Add ability to use Q5_0, Q5_1, and IQ4_NL for quantized K cache #6183

ikawrakow · 2024-03-20T17:33:07Z

Tested to work on CUDA and Metal (CPU worked before this PR).

Table shows PPL for LLaMA-v2-7B quantized with Q4_K_S using the available quantization types for the K cache.

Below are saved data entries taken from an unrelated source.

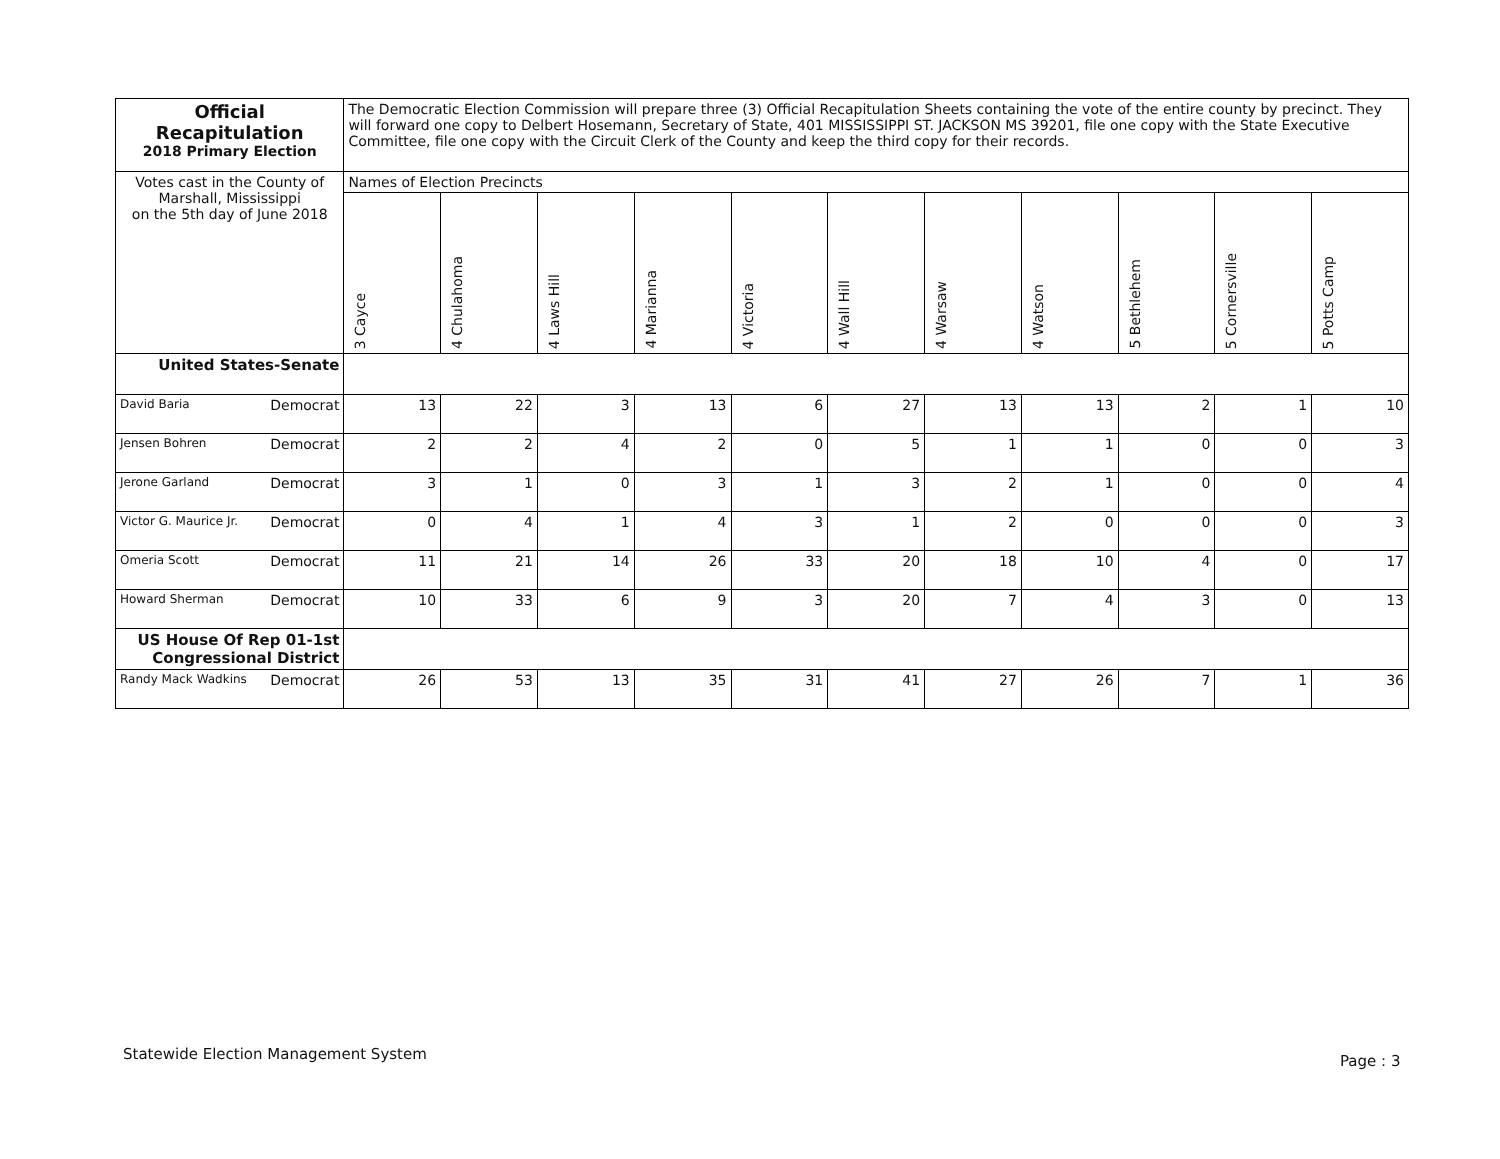| Official Recapitulation 2018 Primary Election | The Democratic Election Commission will prepare three (3) Official Recapitulation Sheets containing the vote of the entire county by precinct. They will forward one copy to Delbert Hosemann, Secretary of State, 401 MISSISSIPPI ST. JACKSON MS 39201, file one copy with the State Executive Committee, file one copy with the Circuit Clerk of the County and keep the third copy for their records. | | | | | | | | | | |
| Votes cast in the County of Marshall, Mississippi on the 5th day of June 2018 | Names of Election Precincts | | | | | | | | | | |
| | 3 Cayce | 4 Chulahoma | 4 Laws Hill | 4 Marianna | 4 Victoria | 4 Wall Hill | 4 Warsaw | 4 Watson | 5 Bethlehem | 5 Cornersville | 5 Potts Camp |
| United States-Senate | | | | | | | | | | | |
| David Baria Democrat | 13 | 22 | 3 | 13 | 6 | 27 | 13 | 13 | 2 | 1 | 10 |
| Jensen Bohren Democrat | 2 | 2 | 4 | 2 | 0 | 5 | 1 | 1 | 0 | 0 | 3 |
| Jerone Garland Democrat | 3 | 1 | 0 | 3 | 1 | 3 | 2 | 1 | 0 | 0 | 4 |
| Victor G. Maurice Jr. Democrat | 0 | 4 | 1 | 4 | 3 | 1 | 2 | 0 | 0 | 0 | 3 |
| Omeria Scott Democrat | 11 | 21 | 14 | 26 | 33 | 20 | 18 | 10 | 4 | 0 | 17 |
| Howard Sherman Democrat | 10 | 33 | 6 | 9 | 3 | 20 | 7 | 4 | 3 | 0 | 13 |
| US House Of Rep 01-1st Congressional District | | | | | | | | | | | |
| Randy Mack Wadkins Democrat | 26 | 53 | 13 | 35 | 31 | 41 | 27 | 26 | 7 | 1 | 36 |
Statewide Election Management System
Page : 3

The "K cache size" column is for a context of 4096 tokens:

K cache type	K cache size	PPL
fp16	1024 MB	5.8671
Q8_0	544 MB	5.8681
Q5_1	384 MB	5.8802
Q5_0	352 MB	5.8920
Q4_1	320 MB	5.9233
IQ4_NL	288 MB	5.9323
Q4_0	288 MB	5.9790

common/common.cpp

ggml-metal.m

…orts_op

sorasoras · 2024-03-20T18:51:39Z

What is the performance of these quants

ikawrakow · 2024-03-20T19:33:23Z

What is the performance of these quants

For LLaMA-v2-7B quantized with Q4_K_S I get

CUDA (running on RTX-4080)

model	backend	ngl	threads	type_k	test	t/s
llama 7B Q4_K - Small	CUDA	100	1	f16	tg 128	127.57 ± 0.59
llama 7B Q4_K - Small	CUDA	100	1	q8_0	tg 128	76.93 ± 0.26
llama 7B Q4_K - Small	CUDA	100	1	q5_1	tg 128	76.66 ± 0.00
llama 7B Q4_K - Small	CUDA	100	1	q5_0	tg 128	76.77 ± 0.02
llama 7B Q4_K - Small	CUDA	100	1	q4_1	tg 128	77.35 ± 0.01
llama 7B Q4_K - Small	CUDA	100	1	iq4_nl	tg 128	75.07 ± 0.36
llama 7B Q4_K - Small	CUDA	100	1	q4_0	tg 128	76.86 ± 0.00
llama 7B Q4_K - Small	CUDA	100	1	f16	pp 512	5675.11 ± 10.20
llama 7B Q4_K - Small	CUDA	100	1	q8_0	pp 512	5209.73 ± 4.39
llama 7B Q4_K - Small	CUDA	100	1	q5_1	pp 512	5203.32 ± 6.13
llama 7B Q4_K - Small	CUDA	100	1	q5_0	pp 512	5200.40 ± 4.07
llama 7B Q4_K - Small	CUDA	100	1	q4_1	pp 512	5197.36 ± 3.78
llama 7B Q4_K - Small	CUDA	100	1	iq4_nl	pp 512	4727.66 ± 0.86
llama 7B Q4_K - Small	CUDA	100	1	q4_0	pp 512	5199.24 ± 1.48

Metal (running on 30-core M2 Max GPU)

model	backend	ngl	threads	type_k	test	t/s
llama 7B Q4_K - Small	Metal	100	4	f16	tg 128	54.13 ± 0.19
llama 7B Q4_K - Small	Metal	100	4	q8_0	tg 128	53.05 ± 0.20
llama 7B Q4_K - Small	Metal	100	4	q5_1	tg 128	52.96 ± 0.10
llama 7B Q4_K - Small	Metal	100	4	q5_0	tg 128	53.24 ± 0.05
llama 7B Q4_K - Small	Metal	100	4	q4_1	tg 128	53.45 ± 0.07
llama 7B Q4_K - Small	Metal	100	4	iq4_nl	tg 128	51.53 ± 0.08
llama 7B Q4_K - Small	Metal	100	4	q4_0	tg 128	53.41 ± 0.11
llama 7B Q4_K - Small	Metal	100	4	f16	pp 512	474.85 ± 3.24
llama 7B Q4_K - Small	Metal	100	4	q8_0	pp 512	474.59 ± 3.27
llama 7B Q4_K - Small	Metal	100	4	q5_1	pp 512	473.34 ± 3.52
llama 7B Q4_K - Small	Metal	100	4	q5_0	pp 512	472.48 ± 3.57
llama 7B Q4_K - Small	Metal	100	4	q4_1	pp 512	475.29 ± 2.37
llama 7B Q4_K - Small	Metal	100	4	iq4_nl	pp 512	468.29 ± 3.38
llama 7B Q4_K - Small	Metal	100	4	q4_0	pp 512	475.45 ± 2.10

The IQ4_NL quantization used for quantizing the K cache is simpler than IQ4_NL used for weight quantization to keep the performance drop acceptable.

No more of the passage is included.